On soulignera à cet égard, en premier lieu, que, après l'extension du champ d'exonération de la vignette, les recettes fiscales des départements resteront substantielles, puisqu'elles représenteront encore 43 % de leurs recettes totales hors emprunt, en prenant en compte la réforme de la taxe professionnelle et des droits de mutation à titre onéreux. Avec une telle proportion de recettes fiscales propres, les départements disposeront encore d'une marge de manoeuvre fiscale suffisante au regard de la jurisprudence précitée, qui paraît fondée sur le souci de permettre aux collectivités locales de mobiliser des ressources propres pour faire face, le cas échéant, à des dépenses imprévues pesant notamment sur les services publics dont elles ont la charge. Les dispositions envisagées n'auront donc pas pour effet de réduire la part des recettes fiscales dans leurs ressources globales au point d'entraver leur libre administration.

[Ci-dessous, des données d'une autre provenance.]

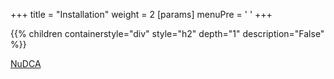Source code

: +++
title = "Installation"
weight = 2
[params]
  menuPre = '<i class="fa-brands fa-python"></i> '
+++ 

{{% children containerstyle="div" style="h2" depth="1" description="False" %}}

[NuDCA](images/logo.png?inlinecontent&purple&width=30vh)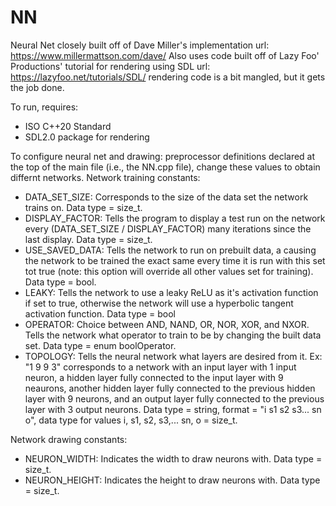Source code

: # NN
Neural Net closely built off of Dave Miller's implementation url: https://www.millermattson.com/dave/
Also uses code built off of Lazy Foo' Productions' tutorial for rendering using SDL url: https://lazyfoo.net/tutorials/SDL/
rendering code is a bit mangled, but it gets the job done.

To run, requires:
- ISO C++20 Standard
- SDL2.0 package for rendering

To configure neural net and drawing:
preprocessor definitions declared at the top of the main file (i.e., the NN.cpp file), change these values to obtain differnt networks.
Network training constants:
- DATA_SET_SIZE: Corresponds to the size of the data set the network trains on. Data type = size_t.
- DISPLAY_FACTOR: Tells the program to display a test run on the network every (DATA_SET_SIZE / DISPLAY_FACTOR) many iterations since the last display. Data type = size_t.
- USE_SAVED_DATA: Tells the network to run on prebuilt data, a causing the network to be trained the exact same every time it is run with this set tot true (note: this option will override all other values set for training). Data type = bool.
- LEAKY: Tells the network to use a leaky ReLU as it's activation function if set to true, otherwise the network will use a hyperbolic tangent activation function. Data type = bool
- OPERATOR: Choice between AND, NAND, OR, NOR, XOR, and NXOR. Tells the network what operator to train to be by changing the built data set. Data type = enum boolOperator.
- TOPOLOGY: Tells the neural network what layers are desired from it. Ex: "1 9 9 3" corresponds to a network with an input layer with 1 input neuron, a hidden layer fully connected to the input layer with 9 neaurons, another hidden layer fully connected to the previous hidden layer with 9 neurons, and an output layer fully connected to the previous layer with 3 output neurons. Data type = string, format = "i s1 s2 s3... sn o", data type for values i, s1, s2, s3,... sn, o = size_t. 

Network drawing constants:
- NEURON_WIDTH: Indicates the width to draw neurons with. Data type = size_t.
- NEURON_HEIGHT: Indicates the height to draw neurons with. Data type = size_t.
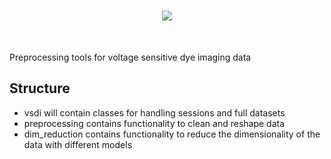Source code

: <h1 align="center">
<img src="https://images.squarespace-cdn.com/content/v1/6172d4d5e7f28f6b50179b1b/c3b7cc24-51a1-44aa-8b39-b5e94ac01e8d/image+%282%29.png">
</h1><br>

Preprocessing tools for voltage sensitive dye imaging data

## Structure

- vsdi will contain classes for handling sessions and full datasets
- preprocessing contains functionality to clean and reshape data
- dim_reduction contains functionality to reduce the dimensionality of the data with different models
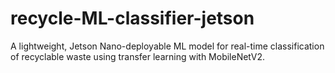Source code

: # recycle-ML-classifier-jetson
A lightweight, Jetson Nano-deployable ML model for real-time classification of recyclable waste using transfer learning with MobileNetV2.

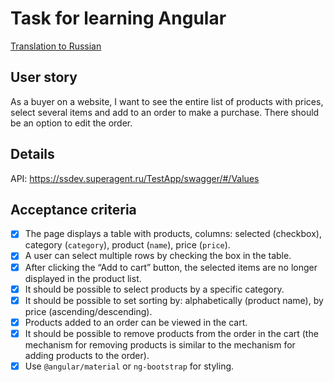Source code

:# Task for learning Angular

[Translation to Russian](README-ru.md)

## User story

As a buyer on a website, I want to see the entire list of products with prices, select several items and add to an order to make a purchase.
There should be an option to edit the order.

## Details

API:
https://ssdev.superagent.ru/TestApp/swagger/#/Values

## Acceptance criteria

* [x] The page displays a table with products, columns: selected (checkbox), category (`category`), product (`name`), price (`price`).
* [x] A user can select multiple rows by checking the box in the table.
* [x] After clicking the “Add to cart” button, the selected items are no longer displayed in the product list.
* [x] It should be possible to select products by a specific category.
* [x] It should be possible to set sorting by: alphabetically (product name), by price (ascending/descending).
* [x] Products added to an order can be viewed in the cart.
* [x] It should be possible to remove products from the order in the cart
  (the mechanism for removing products is similar to the mechanism for adding products to the order).
* [x] Use `@angular/material` or `ng-bootstrap` for styling.
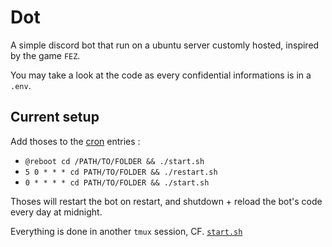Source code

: # Dot
A simple discord bot that run on a ubuntu server customly hosted, inspired by the game `FEZ`.

You may take a look at the code as every confidential informations is in a `.env`.

## Current setup

Add thoses to the [cron](https://doc.ubuntu-fr.org/cron) entries :
 - `@reboot cd /PATH/TO/FOLDER && ./start.sh`
 - `5 0 * * * cd PATH/TO/FOLDER && ./restart.sh`
 - `0 * * * * cd PATH/TO/FOLDER && ./start.sh`

Thoses will restart the bot on restart, and shutdown + reload the bot's code every day at midnight.

Everything is done in another `tmux` session, CF. [`start.sh`](https://github.com/Cypooos/Dot/blob/main/start.sh)
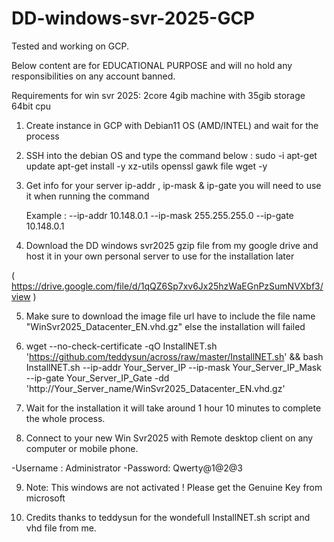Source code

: # DD-windows-svr-2025-GCP
Tested and working on GCP.

Below content are for EDUCATIONAL PURPOSE and will no hold any responsibilities on any account banned.

Requirements for win svr 2025:
2core 4gib machine with 35gib storage 64bit cpu

1. Create instance in GCP with Debian11 OS (AMD/INTEL) and wait for the process
2. SSH into the debian OS and type the command below :
    sudo -i
    apt-get update
    apt-get install -y xz-utils openssl gawk file wget -y

3. Get info for your server ip-addr , ip-mask & ip-gate you will need to use it when running the command

    Example : --ip-addr 10.148.0.1 --ip-mask 255.255.255.0 --ip-gate 10.148.0.1
   
   
4. Download the DD windows svr2025 gzip file from my google drive and host it in your own personal server to use for the installation later
   
  (  https://drive.google.com/file/d/1qQZ6Sp7xv6Jx25hzWaEGnPzSumNVXbf3/view  )

5. Make sure to download the image file url have to include the file name "WinSvr2025_Datacenter_EN.vhd.gz" else the installation will failed

6. wget --no-check-certificate -qO InstallNET.sh 'https://github.com/teddysun/across/raw/master/InstallNET.sh' && bash InstallNET.sh --ip-addr Your_Server_IP --ip-mask Your_Server_IP_Mask --ip-gate Your_Server_IP_Gate -dd 'http://Your_Server_name/WinSvr2025_Datacenter_EN.vhd.gz'

7. Wait for the installation it will take around 1 hour 10 minutes to complete the whole process.
8. Connect to your new Win Svr2025 with Remote desktop client on any computer or mobile phone.

 -Username : Administrator
 -Password: Qwerty@1@2@3

9. Note: This windows are not activated ! Please get the Genuine Key from microsoft 

10. Credits thanks to teddysun for the wondefull InstallNET.sh script and vhd file from me. 
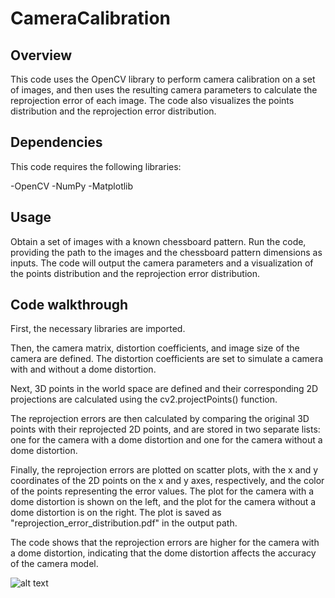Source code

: # CameraCalibration

## Overview
This code uses the OpenCV library to perform camera calibration on a set of images, and then uses the resulting camera parameters to calculate the reprojection error of each image. The code also visualizes the points distribution and the reprojection error distribution.

## Dependencies
This code requires the following libraries:

-OpenCV
-NumPy
-Matplotlib

## Usage
Obtain a set of images with a known chessboard pattern.
Run the code, providing the path to the images and the chessboard pattern dimensions as inputs.
The code will output the camera parameters and a visualization of the points distribution and the reprojection error distribution.

## Code walkthrough
First, the necessary libraries are imported.

Then, the camera matrix, distortion coefficients, and image size of the camera are defined. The distortion coefficients are set to simulate a camera with and without a dome distortion.

Next, 3D points in the world space are defined and their corresponding 2D projections are calculated using the cv2.projectPoints() function.

The reprojection errors are then calculated by comparing the original 3D points with their reprojected 2D points, and are stored in two separate lists: one for the camera with a dome distortion and one for the camera without a dome distortion.

Finally, the reprojection errors are plotted on scatter plots, with the x and y coordinates of the 2D points on the x and y axes, respectively, and the color of the points representing the error values. The plot for the camera with a dome distortion is shown on the left, and the plot for the camera without a dome distortion is on the right. The plot is saved as "reprojection_error_distribution.pdf" in the output path.

The code shows that the reprojection errors are higher for the camera with a dome distortion, indicating that the dome distortion affects the accuracy of the camera model.

![alt text](https://github.com/bridges77/CameraCalibration/blob/main/reprojection_error_distribution-1.png)

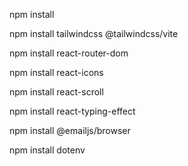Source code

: npm install

npm install tailwindcss @tailwindcss/vite

npm install react-router-dom

npm install react-icons

npm install react-scroll

npm install react-typing-effect

npm install @emailjs/browser

npm install dotenv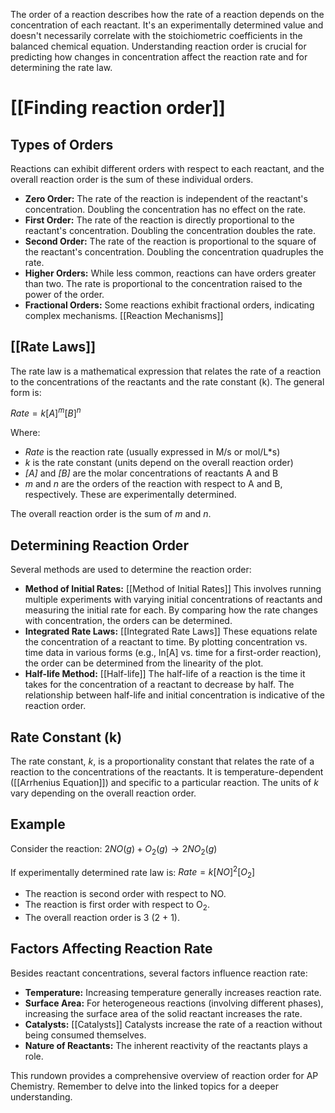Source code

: 
The order of a reaction describes how the rate of a reaction depends on the concentration of each reactant. It's an experimentally determined value and doesn't necessarily correlate with the stoichiometric coefficients in the balanced chemical equation.  Understanding reaction order is crucial for predicting how changes in concentration affect the reaction rate and for determining the rate law.
# [[Finding reaction order]]

## Types of Orders

Reactions can exhibit different orders with respect to each reactant, and the overall reaction order is the sum of these individual orders.

* **Zero Order:** The rate of the reaction is independent of the reactant's concentration.  Doubling the concentration has no effect on the rate.
* **First Order:** The rate of the reaction is directly proportional to the reactant's concentration. Doubling the concentration doubles the rate.
* **Second Order:** The rate of the reaction is proportional to the square of the reactant's concentration. Doubling the concentration quadruples the rate.
* **Higher Orders:**  While less common, reactions can have orders greater than two.  The rate is proportional to the concentration raised to the power of the order.
* **Fractional Orders:** Some reactions exhibit fractional orders, indicating complex mechanisms. [[Reaction Mechanisms]]


## [[Rate Laws]]

The rate law is a mathematical expression that relates the rate of a reaction to the concentrations of the reactants and the rate constant (k).  The general form is:

$Rate = k[A]^m[B]^n$

Where:

* *Rate* is the reaction rate (usually expressed in M/s or mol/L*s)
* *k* is the rate constant (units depend on the overall reaction order)
* *[A]* and *[B]* are the molar concentrations of reactants A and B
* *m* and *n* are the orders of the reaction with respect to A and B, respectively.  These are experimentally determined.

The overall reaction order is the sum of *m* and *n*.

## Determining Reaction Order

Several methods are used to determine the reaction order:

* **Method of Initial Rates:**  [[Method of Initial Rates]] This involves running multiple experiments with varying initial concentrations of reactants and measuring the initial rate for each.  By comparing how the rate changes with concentration, the orders can be determined.
* **Integrated Rate Laws:** [[Integrated Rate Laws]]  These equations relate the concentration of a reactant to time. By plotting concentration vs. time data in various forms (e.g., ln[A] vs. time for a first-order reaction), the order can be determined from the linearity of the plot.
* **Half-life Method:** [[Half-life]] The half-life of a reaction is the time it takes for the concentration of a reactant to decrease by half.  The relationship between half-life and initial concentration is indicative of the reaction order.


## Rate Constant (k)

The rate constant, *k*, is a proportionality constant that relates the rate of a reaction to the concentrations of the reactants. It is temperature-dependent ([[Arrhenius Equation]]) and specific to a particular reaction. The units of *k* vary depending on the overall reaction order.


## Example

Consider the reaction: $2NO(g) + O_2(g) \rightarrow 2NO_2(g)$

If experimentally determined rate law is: $Rate = k[NO]^2[O_2]$

* The reaction is second order with respect to NO.
* The reaction is first order with respect to O<sub>2</sub>.
* The overall reaction order is 3 (2 + 1).


## Factors Affecting Reaction Rate

Besides reactant concentrations, several factors influence reaction rate:

* **Temperature:**  Increasing temperature generally increases reaction rate.
* **Surface Area:** For heterogeneous reactions (involving different phases), increasing the surface area of the solid reactant increases the rate.
* **Catalysts:** [[Catalysts]]  Catalysts increase the rate of a reaction without being consumed themselves.
* **Nature of Reactants:** The inherent reactivity of the reactants plays a role.


This rundown provides a comprehensive overview of reaction order for AP Chemistry.  Remember to delve into the linked topics for a deeper understanding.
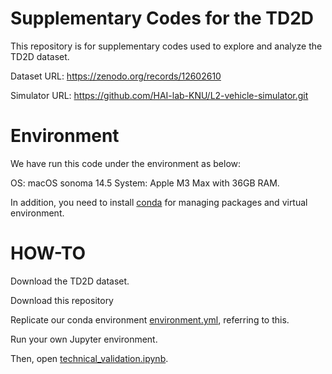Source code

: # Supplementary Codes for the TD2D
This repository is for supplementary codes used to explore and analyze the TD2D dataset.

Dataset URL: https://zenodo.org/records/12602610

Simulator URL: https://github.com/HAI-lab-KNU/L2-vehicle-simulator.git


# Environment
We have run this code under the environment as below:

OS: macOS sonoma 14.5 
System: Apple M3 Max with 36GB RAM.

In addition, you need to install [conda](https://conda.io/projects/conda/en/latest/index.html) for managing packages and virtual environment.

# HOW-TO
Download the TD2D dataset.

Download this repository

Replicate our conda environment [environment.yml](environment.yml), referring to this.

Run your own Jupyter environment.

Then, open [technical_validation.ipynb](technical_validation.ipynb).
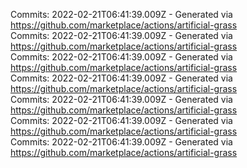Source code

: Commits: 2022-02-21T06:41:39.009Z - Generated via https://github.com/marketplace/actions/artificial-grass
<br>
Commits: 2022-02-21T06:41:39.009Z - Generated via https://github.com/marketplace/actions/artificial-grass
<br>
Commits: 2022-02-21T06:41:39.009Z - Generated via https://github.com/marketplace/actions/artificial-grass
<br>
Commits: 2022-02-21T06:41:39.009Z - Generated via https://github.com/marketplace/actions/artificial-grass
<br>
Commits: 2022-02-21T06:41:39.009Z - Generated via https://github.com/marketplace/actions/artificial-grass
<br>
Commits: 2022-02-21T06:41:39.009Z - Generated via https://github.com/marketplace/actions/artificial-grass
<br>
Commits: 2022-02-21T06:41:39.009Z - Generated via https://github.com/marketplace/actions/artificial-grass
<br>
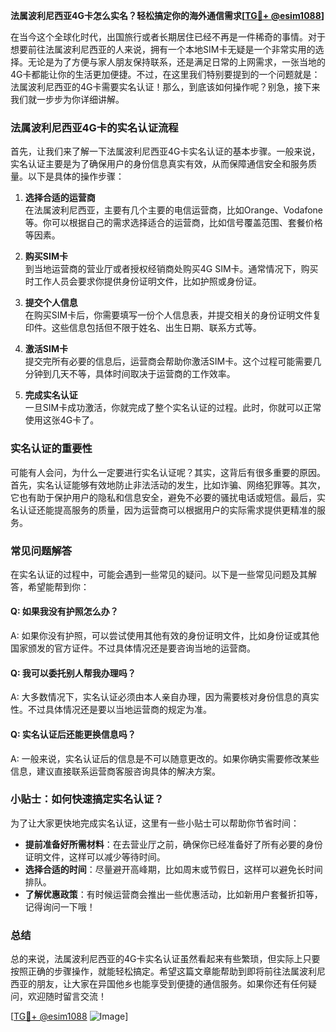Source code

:**法属波利尼西亚4G卡怎么实名？轻松搞定你的海外通信需求[[TG💪+ @esim1088](https://t.me/s/esim1088)]**

在当今这个全球化时代，出国旅行或者长期居住已经不再是一件稀奇的事情。对于想要前往法属波利尼西亚的人来说，拥有一个本地SIM卡无疑是一个非常实用的选择。无论是为了方便与家人朋友保持联系，还是满足日常的上网需求，一张当地的4G卡都能让你的生活更加便捷。不过，在这里我们特别要提到的一个问题就是：法属波利尼西亚的4G卡需要实名认证！那么，到底该如何操作呢？别急，接下来我们就一步步为你详细讲解。

### 法属波利尼西亚4G卡的实名认证流程

首先，让我们来了解一下法属波利尼西亚4G卡实名认证的基本步骤。一般来说，实名认证主要是为了确保用户的身份信息真实有效，从而保障通信安全和服务质量。以下是具体的操作步骤：

1. **选择合适的运营商**  
   在法属波利尼西亚，主要有几个主要的电信运营商，比如Orange、Vodafone等。你可以根据自己的需求选择适合的运营商，比如信号覆盖范围、套餐价格等因素。

2. **购买SIM卡**  
   到当地运营商的营业厅或者授权经销商处购买4G SIM卡。通常情况下，购买时工作人员会要求你提供身份证明文件，比如护照或身份证。

3. **提交个人信息**  
   在购买SIM卡后，你需要填写一份个人信息表，并提交相关的身份证明文件复印件。这些信息包括但不限于姓名、出生日期、联系方式等。

4. **激活SIM卡**  
   提交完所有必要的信息后，运营商会帮助你激活SIM卡。这个过程可能需要几分钟到几天不等，具体时间取决于运营商的工作效率。

5. **完成实名认证**  
   一旦SIM卡成功激活，你就完成了整个实名认证的过程。此时，你就可以正常使用这张4G卡了。

### 实名认证的重要性

可能有人会问，为什么一定要进行实名认证呢？其实，这背后有很多重要的原因。首先，实名认证能够有效地防止非法活动的发生，比如诈骗、网络犯罪等。其次，它也有助于保护用户的隐私和信息安全，避免不必要的骚扰电话或短信。最后，实名认证还能提高服务的质量，因为运营商可以根据用户的实际需求提供更精准的服务。

### 常见问题解答

在实名认证的过程中，可能会遇到一些常见的疑问。以下是一些常见问题及其解答，希望能帮到你：

#### Q: 如果我没有护照怎么办？
A: 如果你没有护照，可以尝试使用其他有效的身份证明文件，比如身份证或其他国家颁发的官方证件。不过具体情况还是要咨询当地的运营商。

#### Q: 我可以委托别人帮我办理吗？
A: 大多数情况下，实名认证必须由本人亲自办理，因为需要核对身份信息的真实性。不过具体情况还是要以当地运营商的规定为准。

#### Q: 实名认证后还能更换信息吗？
A: 一般来说，实名认证后的信息是不可以随意更改的。如果你确实需要修改某些信息，建议直接联系运营商客服咨询具体的解决方案。

### 小贴士：如何快速搞定实名认证？

为了让大家更快地完成实名认证，这里有一些小贴士可以帮助你节省时间：

- **提前准备好所需材料**：在去营业厅之前，确保你已经准备好了所有必要的身份证明文件，这样可以减少等待时间。
- **选择合适的时间**：尽量避开高峰期，比如周末或节假日，这样可以避免长时间排队。
- **了解优惠政策**：有时候运营商会推出一些优惠活动，比如新用户套餐折扣等，记得询问一下哦！

### 总结

总的来说，法属波利尼西亚的4G卡实名认证虽然看起来有些繁琐，但实际上只要按照正确的步骤操作，就能轻松搞定。希望这篇文章能帮助到即将前往法属波利尼西亚的朋友，让大家在异国他乡也能享受到便捷的通信服务。如果你还有任何疑问，欢迎随时留言交流！

[[TG💪+ @esim1088](https://t.me/s/esim1088) ![Image](https://i.postimg.cc/4NQfJmqS/Snipaste-2025-05-13-00-14-12.png)]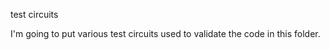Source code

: test circuits

I'm going to put various test circuits used to validate the code in this folder.  


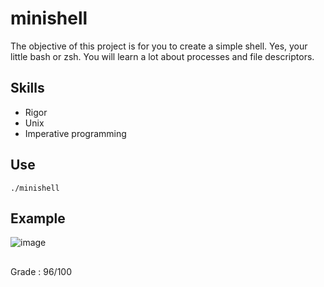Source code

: # minishell

The objective of this project is for you to create a simple shell. Yes, your little bash or zsh. You will learn a lot about processes and file descriptors.

## Skills
* Rigor
* Unix
* Imperative programming

## Use

``./minishell``

## Example
![image](https://user-images.githubusercontent.com/51337012/135822328-305c4446-05e7-441d-8c55-d041f8eab0b9.png)

##
Grade : 96/100

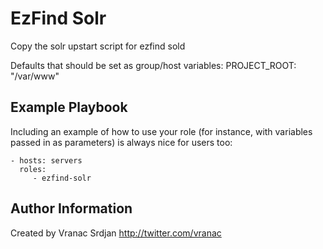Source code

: EzFind Solr
=========

Copy the solr upstart script for ezfind sold

Defaults that should be set as group/host variables:
PROJECT_ROOT: "/var/www"


Example Playbook
----------------

Including an example of how to use your role (for instance, with variables passed in as parameters) is always nice for users too:

    - hosts: servers
      roles:
         - ezfind-solr

Author Information
------------------

Created by Vranac Srdjan http://twitter.com/vranac
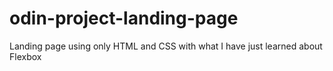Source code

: # odin-project-landing-page
Landing page using only HTML and CSS with what I have just learned about Flexbox
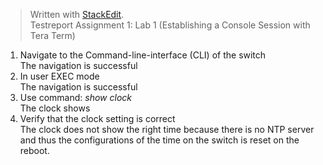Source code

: <!DOCTYPE html>
<html>

<head>
  <meta charset="utf-8">
  <meta name="viewport" content="width=device-width, initial-scale=1.0">
  <title>test report lab1.md</title>
  <link rel="stylesheet" href="https://stackedit.io/style.css" />
</head>

<body class="stackedit">
  <div class="stackedit__html"><blockquote>
<p>Written with <a href="https://stackedit.io/">StackEdit</a>.<br>
Testreport Assignment 1: Lab 1 (Establishing a Console Session with Tera Term)</p>
</blockquote>
<ol>
<li>Navigate to the Command-line-interface (CLI) of the switch<br>
The navigation is successful</li>
<li>In user EXEC mode<br>
The navigation is successful</li>
<li>Use command:  <em>show clock</em><br>
The clock shows</li>
<li>Verify that the clock setting is correct<br>
The clock does not show the right time because there is no NTP server and thus the configurations of the time on the switch is reset on the reboot.</li>
</ol>
</div>
</body>

</html>
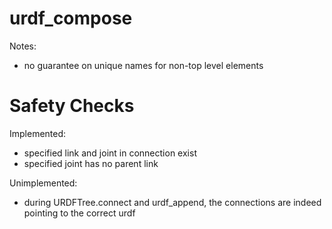 # urdf_compose

Notes:
- no guarantee on unique names for non-top level elements

# Safety Checks

Implemented:
- specified link and joint in connection exist
- specified joint has no parent link

Unimplemented:
- during URDFTree.connect and urdf_append, the connections are indeed pointing to the correct urdf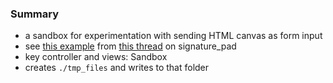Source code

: 
### Summary

* a sandbox for experimentation with sending HTML canvas as form input 
* see [this example](https://jsfiddle.net/szimek/rs72ghLj/3/) from [this thread](https://github.com/szimek/signature_pad/issues/174) on signature_pad
* key controller and views: Sandbox
* creates `./tmp_files` and writes to that folder

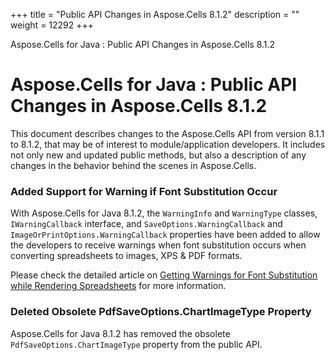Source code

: +++
title = "Public API Changes in Aspose.Cells 8.1.2" 
description = "" 
weight = 12292 
+++

Aspose.Cells for Java : Public API Changes in Aspose.Cells 8.1.2  

# Aspose.Cells for Java : Public API Changes in Aspose.Cells 8.1.2


This document describes changes to the Aspose.Cells API from version 8.1.1 to 8.1.2, that may be of interest to module/application developers. It includes not only new and updated public methods, but also a description of any changes in the behavior behind the scenes in Aspose.Cells.

### Added Support for Warning if Font Substitution Occur

With Aspose.Cells for Java 8.1.2, the `WarningInfo` and `WarningType` classes, `IWarningCallback` interface, and `SaveOptions.WarningCallback` and `ImageOrPrintOptions.WarningCallback` properties have been added to allow the developers to receive warnings when font substitution occurs when converting spreadsheets to images, XPS & PDF formats.

Please check the detailed article on [Getting Warnings for Font Substitution while Rendering Spreadsheets](http://aspose.com/docs/display/cellsjava/Get+Warnings+for+Font+Substitution+while+Rendering+Excel+File) for more information.

### Deleted Obsolete PdfSaveOptions.ChartImageType Property

Aspose.Cells for Java 8.1.2 has removed the obsolete `PdfSaveOptions.ChartImageType` property from the public API.

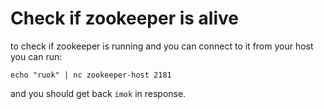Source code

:# Check if zookeeper is alive

to check if zookeeper is running and you can connect to it from your host you can run:

`echo "ruok" | nc zookeeper-host 2181`

and you should get back `imok` in response.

En second lieu, il convient de souligner que le mode de compensation, par l'Etat, de la perte de recettes subie par les départements et la collectivité de Corse du fait de la suppression de la vignette leur garantit un niveau de ressources qui ne les pénalise en rien et qui est, de surcroît, prévisible.
La méthode de calcul retenue tient compte des modalités particulières de gestion de la vignette et des décalages dans le temps entre l'encaissement de son produit et le versement des avances aux départements.
En effet, les départements perçoivent pour l'essentiel au titre d'une année (2000 par exemple) le produit du millésime de l'année suivante (2001 dans l'exemple retenu) : 90 % du produit d'un millésime est ainsi collecté au cours de la campagne d'octobre-novembre.
La compensation est calculée sur la base du produit qu'auraient dû percevoir les départements en 2000 si la vignette 2001 n'avait pas été supprimée. Il sera déduit de ce montant global théorique le produit de la vignette qui sera acquittée par les personnes morales et physiques qui restent assujetties et qui sera effectivement encaissé au titre de la vignette 2001.
Les départements percevront une compensation intégrale par une attribution de dotation générale de décentralisation qui sera indexée dès 2001 en fonction du taux d'évolution de la dotation globale de fonctionnement (DGF). Ce mode d'indexation, déjà utilisé pour plusieurs compensations, n'est pas inéquitable. Il permettra d'assurer aux collectivités locales une progression régulière de la compensation. Ce mode de compensation a été jugé suffisant par le Conseil constitutionnel dans ses décisions, déjà citées, de 1998 et 2000.
Il s'agit d'ailleurs d'un mécanisme particulièrement avantageux, dans la mesure où la DGF évolue chaque année comme l'indice des prix à la consommation, majoré de la moitié de la progression du produit intérieur brut.
Par ailleurs, l'évolution moyenne, au cours des dix dernières années, de la DGF a été supérieure à celle du produit de la vignette (+ 2,8 % contre + 2,07 % par an en moyenne). Encore faut-il relever que les augmentations constatées du produit de la vignette en 1994 (+ 4,73 %) et 1996 (+ 4,19 %) résultent de l'application de mesures conjoncturelles en faveur du renouvellement du parc de véhicules.
Ainsi la compensation prévue permettra-t-elle de garantir aux départements un niveau de recettes au moins équivalent.
- Enfin, on saisit mal en quoi la rétroactivité dont font état les auteurs de la saisine pourrait se heurter à des obstacles constitutionnels : en tout état de cause, nul ne sera rétroactivement assujetti à la vignette et les comptables publics qui n'ont pas encaissé un impôt dont la loi décide qu'il n'était pas dû ne commettent évidemment aucune infraction.